Appen is so fast. Using their platform, we could do overnight what used to take us a month. Appen is wonderfully efficient.
– Rick Britt, Vice President of AI, CallMiner
The Company
Founded in 2002, CallMiner is the pioneer of the artificial intelligence (AI)-powered speech analytics space. In the years since, the company has continued to advance its AI software to provide organizations with invaluable insights into all customer interactions, answering questions like “Why do my customers call customer service?” and “How do my customers feel about my product?” Using conversational data analysis (in the form of customer service calls, email, chat, and other types of media), CallMiner distills massive amounts of data into key customer insights, understanding, and metrics across sentiment, emotions, and more.
The Challenge
The majority of the data CallMiner works with is audio from customer service calls, which is then processed through a speech recognizer. The CallMiner Research Lab is tasked with training AI models to understand those conversations, including sentiment and emotions, and other relevant insights between organizations and their customers. In one of their largest projects to date, the CallMiner Research Lab worked on accurately identifying and analyzing the sentiment in customer interactions, negative, positive, and neutral.

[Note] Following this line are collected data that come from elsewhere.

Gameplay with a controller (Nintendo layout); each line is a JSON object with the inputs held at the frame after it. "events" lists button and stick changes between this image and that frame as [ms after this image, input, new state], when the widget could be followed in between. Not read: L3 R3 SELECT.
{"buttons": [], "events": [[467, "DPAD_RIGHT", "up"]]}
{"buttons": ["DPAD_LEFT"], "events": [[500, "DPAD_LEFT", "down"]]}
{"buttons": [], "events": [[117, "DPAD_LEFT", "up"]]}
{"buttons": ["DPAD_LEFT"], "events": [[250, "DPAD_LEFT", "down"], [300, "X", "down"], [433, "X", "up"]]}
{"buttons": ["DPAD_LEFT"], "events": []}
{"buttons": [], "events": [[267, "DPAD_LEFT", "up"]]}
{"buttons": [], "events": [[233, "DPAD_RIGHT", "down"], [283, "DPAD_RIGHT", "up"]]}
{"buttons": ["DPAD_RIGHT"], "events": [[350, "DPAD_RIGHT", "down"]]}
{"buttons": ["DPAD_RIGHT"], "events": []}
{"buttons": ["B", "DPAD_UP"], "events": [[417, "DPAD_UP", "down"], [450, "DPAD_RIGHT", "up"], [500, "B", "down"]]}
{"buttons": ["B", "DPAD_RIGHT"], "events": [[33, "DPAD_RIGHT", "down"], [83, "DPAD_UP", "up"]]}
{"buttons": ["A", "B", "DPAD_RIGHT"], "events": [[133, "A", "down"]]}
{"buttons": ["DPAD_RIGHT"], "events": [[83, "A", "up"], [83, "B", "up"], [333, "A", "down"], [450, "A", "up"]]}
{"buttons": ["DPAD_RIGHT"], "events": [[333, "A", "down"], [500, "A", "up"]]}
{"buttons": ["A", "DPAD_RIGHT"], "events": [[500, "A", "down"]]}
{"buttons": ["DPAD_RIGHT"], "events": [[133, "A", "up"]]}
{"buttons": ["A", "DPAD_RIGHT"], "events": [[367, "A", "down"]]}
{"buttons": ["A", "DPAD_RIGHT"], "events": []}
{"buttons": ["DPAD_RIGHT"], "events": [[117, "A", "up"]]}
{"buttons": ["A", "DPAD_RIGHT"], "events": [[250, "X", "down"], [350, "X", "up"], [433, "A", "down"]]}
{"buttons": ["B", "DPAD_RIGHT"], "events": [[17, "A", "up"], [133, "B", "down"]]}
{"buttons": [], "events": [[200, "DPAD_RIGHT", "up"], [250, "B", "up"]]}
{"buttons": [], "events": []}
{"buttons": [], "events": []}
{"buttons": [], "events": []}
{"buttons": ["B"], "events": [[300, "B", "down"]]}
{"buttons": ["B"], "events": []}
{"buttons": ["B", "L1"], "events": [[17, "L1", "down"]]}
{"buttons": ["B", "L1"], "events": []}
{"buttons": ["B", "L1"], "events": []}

There were several challenges in this initiative. Sentiment analysis, in particular, presented a hurdle. For example, “That’s just great!” can be classified positively, but it’s negative when said sarcastically. Understanding the nuances in customer interactions was difficult for machines to learn. In many cases, the calls were mostly neutral, which could bias the machine learning model toward thinking all of the calls were neutral, which wasn’t accurate.
To handle these potential issues, the team needed a large dataset across an array of organizations to parse out the truly negative moments. Annotating training data with high accuracy was critical for AI models. It became obvious the effort was greater than the resources that were available, and the project needed outside help.
The Solution
I really appreciate Appen’s flexibility and the amount of control that I have over my projects. I want to go in and make the page look exactly how I want it to look. And I want to present the questions exactly as I envisioned. I have that amount of fine-grained control with Appen’s platform.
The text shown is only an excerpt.